Quarterback Tanner Mordecai and running back T.J. Pledger — two members of Oklahoma’s 2018 recruiting class — announced decisions last week to transfer to different schools.
Both had opportunities to compete for playing time, but were beat out at their respective positions. Mordecai has already decided to move on to SMU, while Pledger is still looking for a new home.
Lincoln Riley said there’s no bad blood between the players and the program. The OU coach has plenty of respect for the duo for being committed to working hard during their time in Norman.
With the expected passage of a one-time transfer rule allowing first-time transfers immediate eligibility at a new school, combined with no student-athletes losing class status this season, the Sooners’ roster will be interesting next season.
Riley has kept that in mind while putting together the 2021 recruiting class and beyond.
“You’re going to always have some guys move on. That’s just the nature of this. That part’s not different, but it’s certainly on the forefront of more people’s minds,” said Riley, who has signed 17 players so far in the 2021 class. “And I think you really go back, you’ve got to make sure the kind of guys that you are recruiting are the guys that want to stand in there and push through and understand that it may not be perfect for them every single time or right away. But if they hang in there, then they give themselves great opportunities.”
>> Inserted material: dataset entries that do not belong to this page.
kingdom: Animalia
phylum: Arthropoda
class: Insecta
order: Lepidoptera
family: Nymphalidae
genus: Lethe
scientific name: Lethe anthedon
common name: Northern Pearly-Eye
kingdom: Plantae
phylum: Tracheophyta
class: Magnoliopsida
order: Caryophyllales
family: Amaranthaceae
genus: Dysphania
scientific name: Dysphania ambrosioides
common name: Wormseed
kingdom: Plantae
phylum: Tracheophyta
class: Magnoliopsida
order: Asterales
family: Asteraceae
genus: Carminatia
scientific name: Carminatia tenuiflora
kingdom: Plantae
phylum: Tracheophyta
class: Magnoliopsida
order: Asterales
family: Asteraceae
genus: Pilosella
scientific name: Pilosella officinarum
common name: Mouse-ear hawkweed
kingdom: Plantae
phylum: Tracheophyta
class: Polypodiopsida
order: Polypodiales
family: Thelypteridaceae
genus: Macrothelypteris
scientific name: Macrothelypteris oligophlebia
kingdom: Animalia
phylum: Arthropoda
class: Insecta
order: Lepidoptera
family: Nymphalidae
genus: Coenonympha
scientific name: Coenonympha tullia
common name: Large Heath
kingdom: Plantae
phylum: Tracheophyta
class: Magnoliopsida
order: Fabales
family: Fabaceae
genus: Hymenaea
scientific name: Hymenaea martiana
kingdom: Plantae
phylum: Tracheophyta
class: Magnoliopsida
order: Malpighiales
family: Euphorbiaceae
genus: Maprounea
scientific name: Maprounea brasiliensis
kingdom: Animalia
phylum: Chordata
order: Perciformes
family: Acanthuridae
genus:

Riley pointed to defensive lineman Isaiah Thomas, who played himself into an AP All-Big 12 first-team selection, and offensive lineman Erik Swenson, who has started 18 of his past 20 games after getting limited time in his first two seasons.
The coach also mentioned Jeremiah Hall, who was named to the coaches All-Big 12 first-team at fullback. Hall got limited touches in his first two seasons but has exploded into a playmaker in his past two years.
“There are guys all over this team that maybe right when they got here didn’t have a huge role or didn’t just break out and have star campaigns, but they’ve hung in there and they’ve pushed through. And that’s all, at the end of the day, that’s you can ask for a kid,” Riley said.
Riley also mentioned quarterback Trevor Knight, the hero of the Sooners’ Sugar Bowl win over Alabama. In 2015, Baker Mayfield beat out the former starter at quarterback.
“His last year when he wasn’t playing, he was a great teammate and just did a phenomenal job. And you understood, hey, this guy’s put in his time here and he’s hung in there and gave it a great shot. And there’s going to be a better opportunity for him elsewhere,” Riley said of Knight, who would later transfer to Texas A&M.
“I felt similar about Tanner Mordecai and his decision. Felt very similar about T.J. Pledger and his decision. I mean, those are guys you appreciate because those guys hung in here. They really gave it a chance. It wasn’t like one thing didn’t go their way and they bailed out. Those guys overcame a lot and were key contributors to this team and this program.
“So those guys don’t leave with any bad blood. Totally the opposite. A total amount of respect, a huge amount of respect and appreciation for them and understand their need to find a better opportunity and a thousand percent support.”
Riley said the coaches have a responsibility to players as the transfer portal begins to impact recruiting cycles and future rosters.
“There is a way to do that as opposed to just bailing out. And I think that’s been everybody’s concern of just, we’ve got to be careful with this whole thing,” Riley said. “We’ve got to really watch how it unfolds because these guys are still young men and we’re still tasked with a lot more than winning football games.
“These guys still need developing, these guys still need maturing. And if we’re not doing that part as coaches in these college football programs, then we are absolutely failing. And so I just hope we all keep that in mind … as these rules change, as college football changes.
“We’ve got to be careful getting too far away from that and not being able to put our guys in situations to learn and to persevere and to push through because that’s what the real world is going to be like when they get in it.”